#### Directions for this task:
Where a picture shows up in the listing below, omit it and output the rest exactly.

#### Given information:
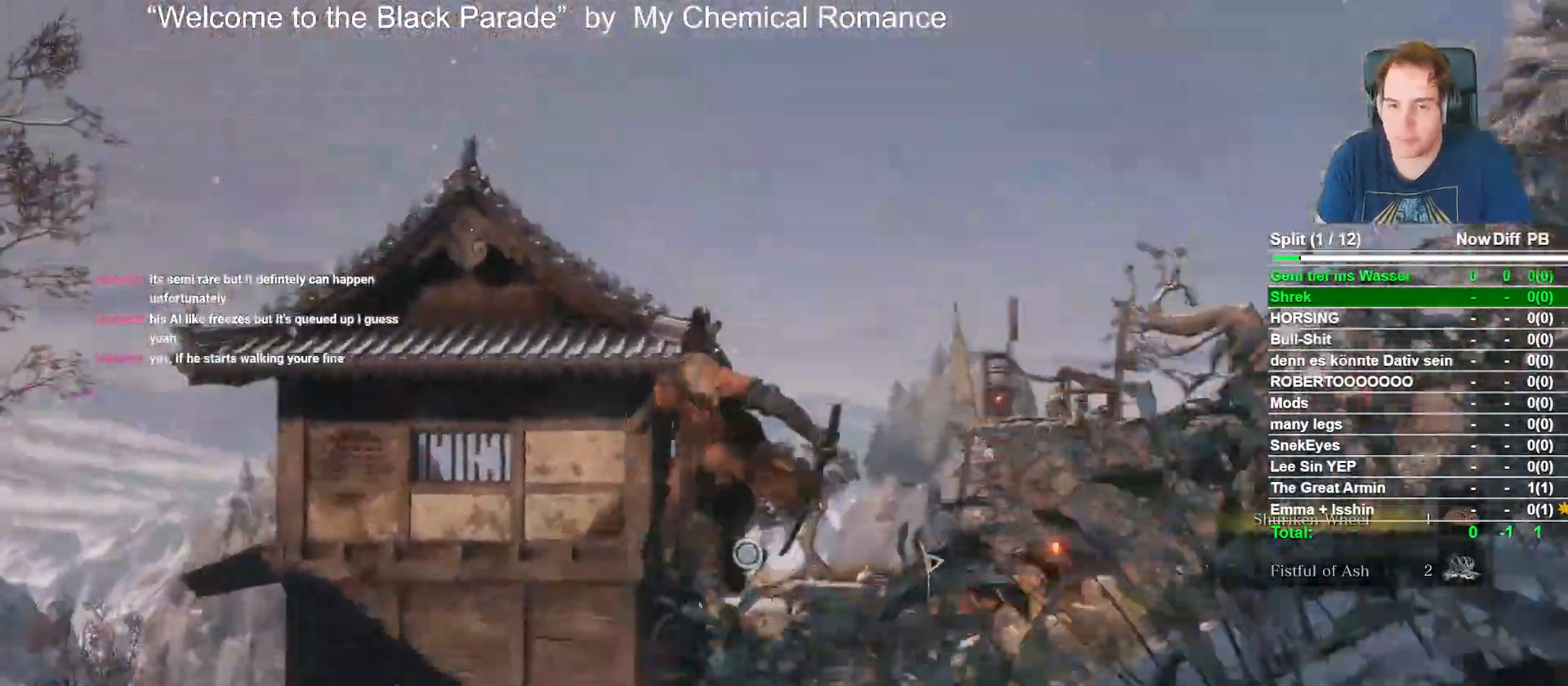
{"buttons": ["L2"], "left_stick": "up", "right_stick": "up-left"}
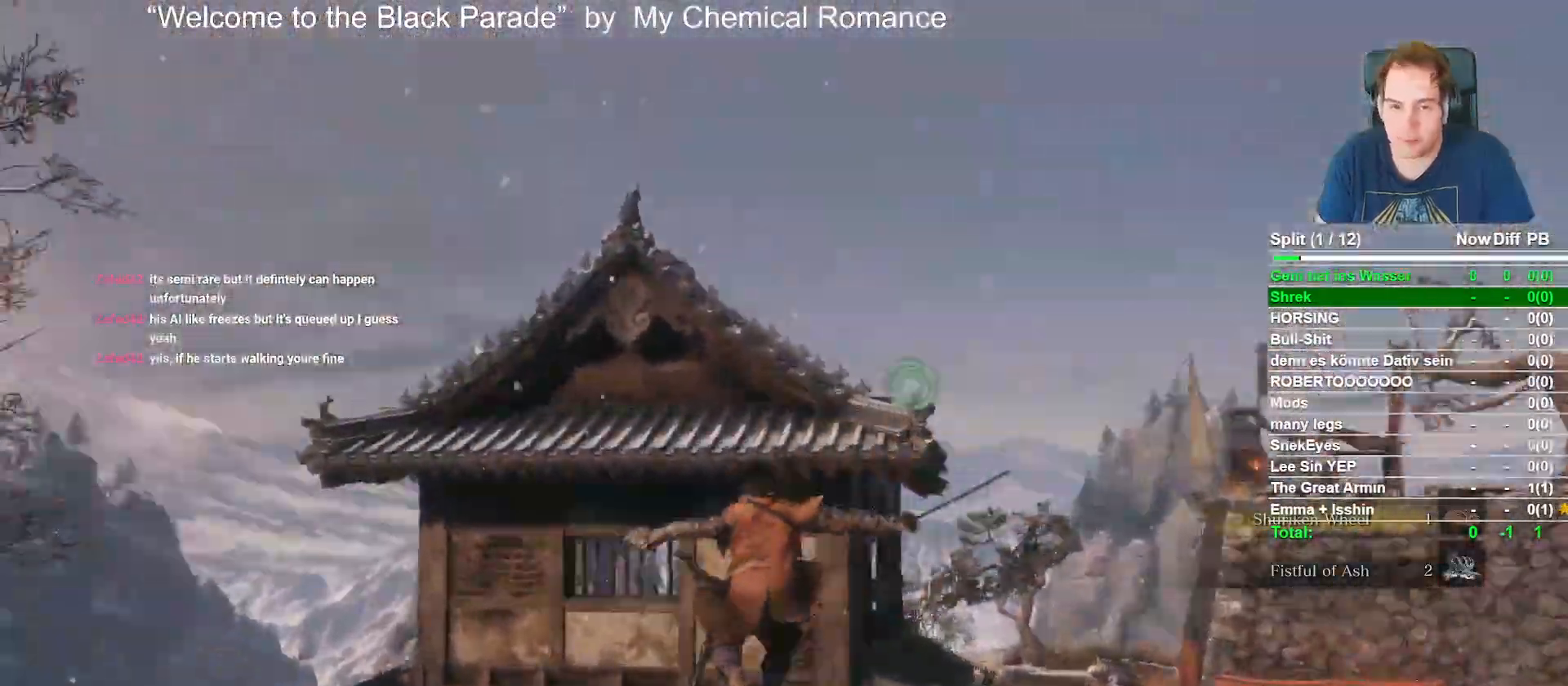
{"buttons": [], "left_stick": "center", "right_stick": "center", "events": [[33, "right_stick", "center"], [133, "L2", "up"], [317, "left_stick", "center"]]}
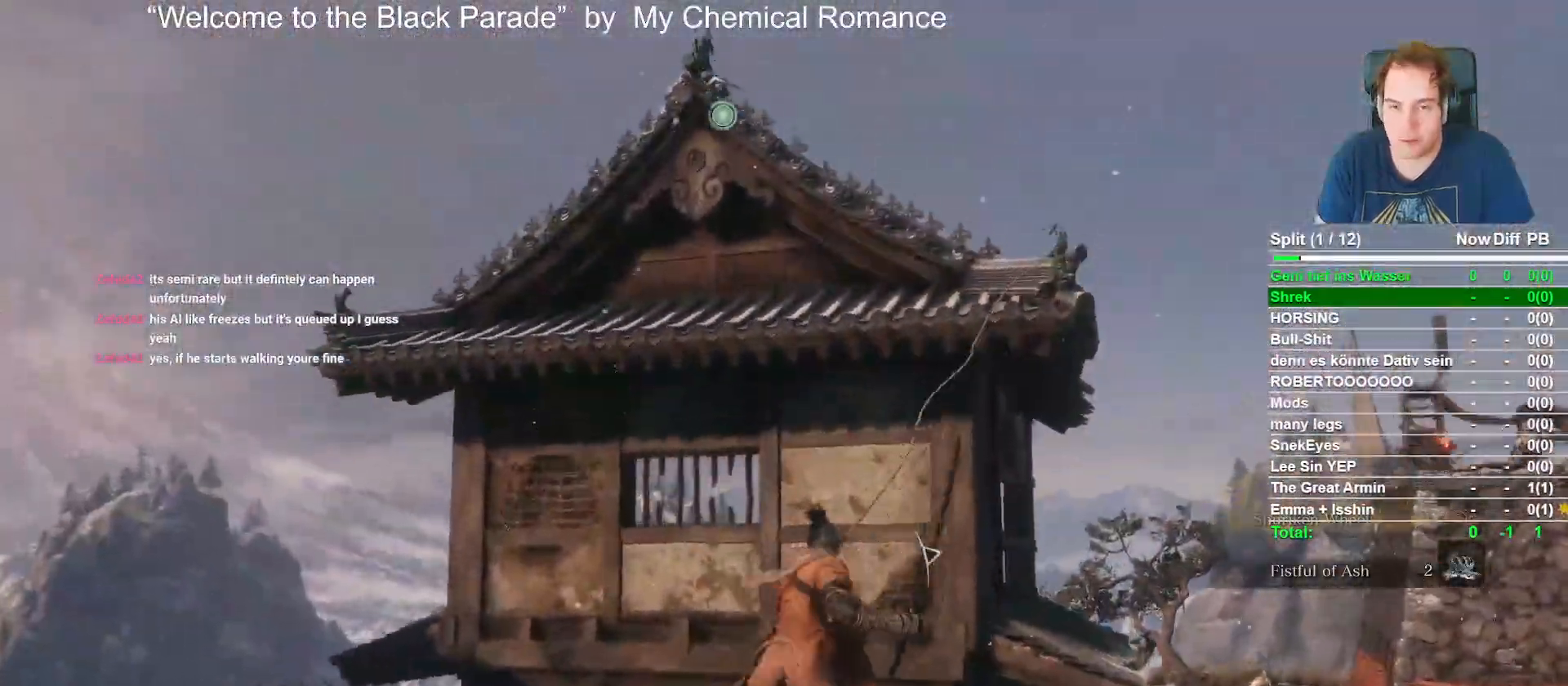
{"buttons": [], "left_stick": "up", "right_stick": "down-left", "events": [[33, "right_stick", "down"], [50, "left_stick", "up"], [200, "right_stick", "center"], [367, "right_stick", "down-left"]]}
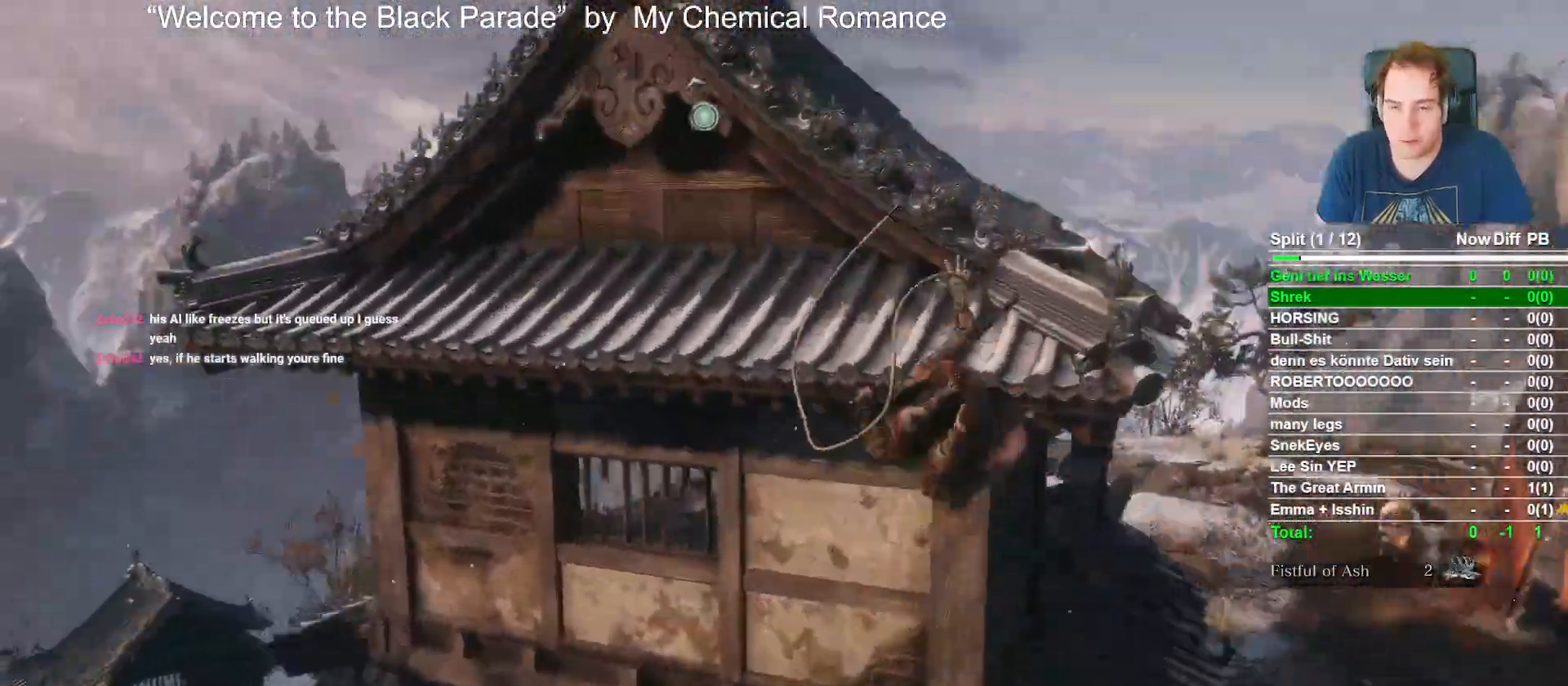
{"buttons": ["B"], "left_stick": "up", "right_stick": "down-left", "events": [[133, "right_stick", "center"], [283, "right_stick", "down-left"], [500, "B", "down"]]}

#### Answer to this task:
{"buttons": ["L2"], "left_stick": "up", "right_stick": "up-left"}
{"buttons": [], "left_stick": "center", "right_stick": "center", "events": [[33, "right_stick", "center"], [133, "L2", "up"], [317, "left_stick", "center"]]}
{"buttons": [], "left_stick": "up", "right_stick": "down-left", "events": [[33, "right_stick", "down"], [50, "left_stick", "up"], [200, "right_stick", "center"], [367, "right_stick", "down-left"]]}
{"buttons": ["B"], "left_stick": "up", "right_stick": "down-left", "events": [[133, "right_stick", "center"], [283, "right_stick", "down-left"], [500, "B", "down"]]}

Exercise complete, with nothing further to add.